I did not say that the messenger was Mutano and that I had stationed Sneakdirk, Crossgrain, and Squint a half league above Tardocco on the Via Auster to waylay him and once more lighten him of his precious burdens. I counted upon my delusive map to bring him down from the mountains by the Via Auster and not the Via Boreas to eastward.

“Perhaps you overvalue this cargo,” Astolfo suggested.

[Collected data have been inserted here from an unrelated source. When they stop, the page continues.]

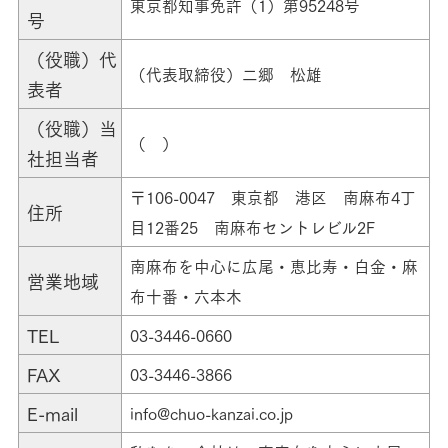
東京都知事免許（1）第95248号
号
（役職）代
（代表取締役）二郷 松雄
表者
（役職）当
（ ）
社担当者
〒106-0047 東京都 港区 南麻布4丁
住所
目12番25 南麻布セントレビル2F
南麻布を中心に広尾・恵比寿・白金・麻
営業地域
布十番・六本木
TEL
03-3446-0660
FAX
03-3446-3866
E-mail
info@chuo-kanzai.co.jp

“I think not,” I said, and went on to describe the character of some of the plants we were bringing forth. The march from the mountains had made us dusty, weary, and footsore, but its tediousness had given me time to think on our travails in the Dark Vale and upon the things we found there. I recalled the silence that was thicker than silence, with the whispery sibilance at its heart; I recalled the mucid, velvety leaves and blooms of the shrubs and how they rubbed upon our clothing and how the vine tendrils sought for our patches of bare flesh. I pondered the fetid gum that clung to us and sublimed to white powder in sunlight and thought long upon the black adders that changed their forms to become hard roots and vines.

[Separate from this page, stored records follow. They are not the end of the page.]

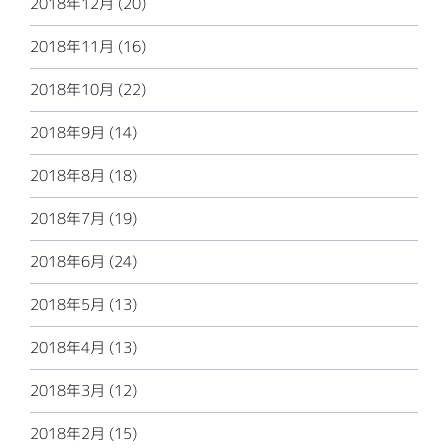
2018年12月 (20)
2018年11月 (16)
2018年10月 (22)
2018年9月 (14)
2018年8月 (18)
2018年7月 (19)
2018年6月 (24)
2018年5月 (13)
2018年4月 (13)
2018年3月 (12)
2018年2月 (15)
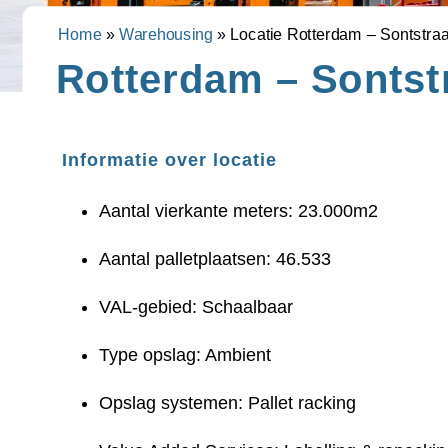
Home
»
Warehousing
»
Locatie Rotterdam – Sontstraa
Rotterdam – Sontst
Informatie over locatie
Aantal vierkante meters: 23.000m2
Aantal palletplaatsen: 46.533
VAL-gebied: Schaalbaar
Type opslag: Ambient
Opslag systemen: Pallet racking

“I believe the flora and fauna of that valley to league in convolvement together,” I told Astolfo. “Their mainstay food is the shadows of animals, though they doubtless derive some nourishment also from rain and soil. It is not that they eat shadows as donkeys munch down hay. They take into themselves the shadows they capture and within them are preserved the living shades of passersby—of the troops and caravans and robber bands and solitaries who come that way. Undoubtedly, they also hold captive from early times the shadows of bears and boars and deer and suchlike. All these shadows are interwoven into a single entity through the roots and vines underground and above. It is a thing like—like a fisherman's net.” I'd almost said,
Like the leaf-net that Mutano dropped upon us from treetop,
but bit my tongue in time. “They propagate by means of an evil-smelling slime that blind snakes exude, crowding amongst 'em. And all this dark herbage, together with the serpents and some invisible flying creatures like black moths, make up, all of them at once, a single intelligence, darkly knowing, ravenous in its need for animate shadows.”